Question

In Problems 1-16, perform the indicated integrations. \(\int x(1-x)^{2 / 3} d x\)

Short answer

The integral is \( \frac{3}{8} (1-x)^{8/3} - \frac{3}{5} (1-x)^{5/3} + C \).

Step-by-step solution

Select a suitable substitution

This integral can be solved by using substitution. Let's set \( u = 1 - x \). Thus, \( du = -dx \) and \( x = 1 - u \). This transforms the integral terms, simplifying the integration process.

Transform the integral

After substitution, rewrite the original integral \( \int x (1-x)^{2/3} \, dx \) in terms of \( u \). Substitute \( x = 1 - u \) and \( dx = -du \), resulting in the new integral:\[\int (1-u) u^{2/3} (-1) \, du = \int (u - 1) u^{2/3} \, du\]

Simplify and Expand the integrand

Expand the product inside the integral:\[\int (u u^{2/3} - u^{2/3}) \, du = \int (u^{5/3} - u^{2/3}) \, du\]

Integrate term by term

Integrate each term separately:\[\int u^{5/3} \, du = \frac{u^{8/3}}{8/3} = \frac{3}{8} u^{8/3}\]\[\int u^{2/3} \, du = \frac{u^{5/3}}{5/3} = \frac{3}{5} u^{5/3}\]

Combine results of integration

Combine the integration results into the original integral transformed in terms of \( u \):\[\frac{3}{8} u^{8/3} - \frac{3}{5} u^{5/3} + C\]

Substitute back in terms of x

Replace \( u \) with \( 1-x \) to revert back to the variable \( x \):\[\frac{3}{8} (1-x)^{8/3} - \frac{3}{5} (1-x)^{5/3} + C\]

Finalize and verify the solution

Ensure all transformations and integrations maintain the integrity of the equation.
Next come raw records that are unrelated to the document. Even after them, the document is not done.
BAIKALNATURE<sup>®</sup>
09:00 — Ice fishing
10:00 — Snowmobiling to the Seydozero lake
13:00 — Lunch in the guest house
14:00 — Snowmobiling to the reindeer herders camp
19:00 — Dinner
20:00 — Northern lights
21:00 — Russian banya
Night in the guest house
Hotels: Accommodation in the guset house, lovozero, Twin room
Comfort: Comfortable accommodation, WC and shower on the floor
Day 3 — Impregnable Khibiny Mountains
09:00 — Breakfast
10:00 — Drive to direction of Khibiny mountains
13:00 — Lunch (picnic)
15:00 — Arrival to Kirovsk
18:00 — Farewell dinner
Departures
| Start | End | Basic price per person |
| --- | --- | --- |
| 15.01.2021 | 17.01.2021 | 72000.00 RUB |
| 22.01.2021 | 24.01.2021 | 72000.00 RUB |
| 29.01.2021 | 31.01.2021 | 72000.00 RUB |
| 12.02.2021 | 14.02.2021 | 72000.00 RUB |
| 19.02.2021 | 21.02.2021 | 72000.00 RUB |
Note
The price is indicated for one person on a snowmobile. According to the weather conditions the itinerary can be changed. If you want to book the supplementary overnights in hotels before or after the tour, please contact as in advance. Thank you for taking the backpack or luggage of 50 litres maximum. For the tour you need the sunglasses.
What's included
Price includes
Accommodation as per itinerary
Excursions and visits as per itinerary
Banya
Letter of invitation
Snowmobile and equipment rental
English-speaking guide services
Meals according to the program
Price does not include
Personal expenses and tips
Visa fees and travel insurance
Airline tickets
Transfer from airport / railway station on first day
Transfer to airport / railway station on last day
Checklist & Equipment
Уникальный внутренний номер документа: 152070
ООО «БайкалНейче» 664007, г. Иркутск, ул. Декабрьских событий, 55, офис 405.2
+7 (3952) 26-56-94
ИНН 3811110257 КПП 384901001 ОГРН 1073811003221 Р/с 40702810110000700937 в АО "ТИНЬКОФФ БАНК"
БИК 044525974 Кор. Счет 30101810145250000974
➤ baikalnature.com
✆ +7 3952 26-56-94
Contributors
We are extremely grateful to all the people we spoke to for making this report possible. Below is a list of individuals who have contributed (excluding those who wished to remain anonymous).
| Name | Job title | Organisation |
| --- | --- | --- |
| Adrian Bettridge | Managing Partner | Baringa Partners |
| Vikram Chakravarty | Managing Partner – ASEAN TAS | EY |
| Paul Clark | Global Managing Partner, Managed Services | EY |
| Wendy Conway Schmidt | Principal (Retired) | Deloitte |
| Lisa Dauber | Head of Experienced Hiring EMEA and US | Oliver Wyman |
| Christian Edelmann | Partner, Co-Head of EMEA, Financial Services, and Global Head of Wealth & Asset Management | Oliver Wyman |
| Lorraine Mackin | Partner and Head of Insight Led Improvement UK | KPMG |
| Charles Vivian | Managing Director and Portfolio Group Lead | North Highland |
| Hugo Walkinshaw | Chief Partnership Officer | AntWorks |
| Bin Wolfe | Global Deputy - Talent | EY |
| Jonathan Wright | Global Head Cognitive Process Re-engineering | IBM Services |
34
Verify if any errors in calculation are corrected and the final expression is consistent and correct.

Key concepts

u-substitution

The u-substitution technique is a powerful method for solving integrals, where we aim to simplify the integrand by substituting part of the expression with a single variable, usually denoted as \( u \). In the problem, we chose \( u = 1 - x \). This choice simplifies the expression inside the integral, allowing more straightforward integration.

• First, identify a portion of the integrand that makes the integration complex or involves a composite function.
• Substitute \( u \) with this identified part and express \( du \), which is the derivative of \( u \) with respect to \( x \). Here, \( du = -dx \).
• Rewrite the entire integrand in terms of \( u \) and \( du \).

With this transformation, the integral is rephrased using simpler terms making it easier to solve. u-substitution helps in transforming difficult integrals into a form that matches basic integration rules.

definite integration

Definite integration involves evaluating the integral with upper and lower boundaries. This results in a numerical value representing the area under the curve for the given interval.

• It is performed in two primary steps: first, find the antiderivative using indefinite integration.
• Secondly, apply the Fundamental Theorem of Calculus by plugging in the boundary limits into the antiderivative function, and finding their difference.

Definite integrals are essential in calculating areas, volumes, and other physical quantities. Though the original problem does not specify bounds, the method outlined is crucial when such limits exist. Remember, with definite integration, constants of integration \( C \) are irrelevant as they cancel out when finding the difference between bounds.

indefinite integration

Indefinite integration, often referred to simply as "integration," does not involve limits of integration and results in the general antiderivative of a function plus an arbitrary constant \( C \). In this exercise, we found and combined the antiderivatives:

• The integral \( \int u^{5/3} \, du \) leading to \( \frac{3}{8} u^{8/3} \).
• The integral \( \int u^{2/3} \, du \) resulting in \( \frac{3}{5} u^{5/3} \).

Adding these, the result is expressed back in the original variable \( x \) after substituting \( u \) back to \( 1-x \). The constant \( C \) reflects that this is a family of solutions, depending on initial conditions. Indefinite integrals play a key role in understanding the relationship between functions and their rates of change.

integration by parts

Integration by parts is another technique used to integrate products of functions. While not used explicitly in this problem, it's valuable to understand its role. The idea is based on the formula:

• \( \int u \, dv = uv - \int v \, du \)
• This method decomposes the product into simpler parts, choosing \( u \) and \( dv \) such that the resulting \( du \) and \( v \) make the integral easier to compute.

To effectively apply, select \( u \) as a function that simplifies when derived, and \( dv \) as a function easy to integrate. Although integration by parts wasn't directly applied here, it’s a complementary technique to keep in mind when tackling more complex integrals, often used alongside u-substitution to simplify multi-layered integrals.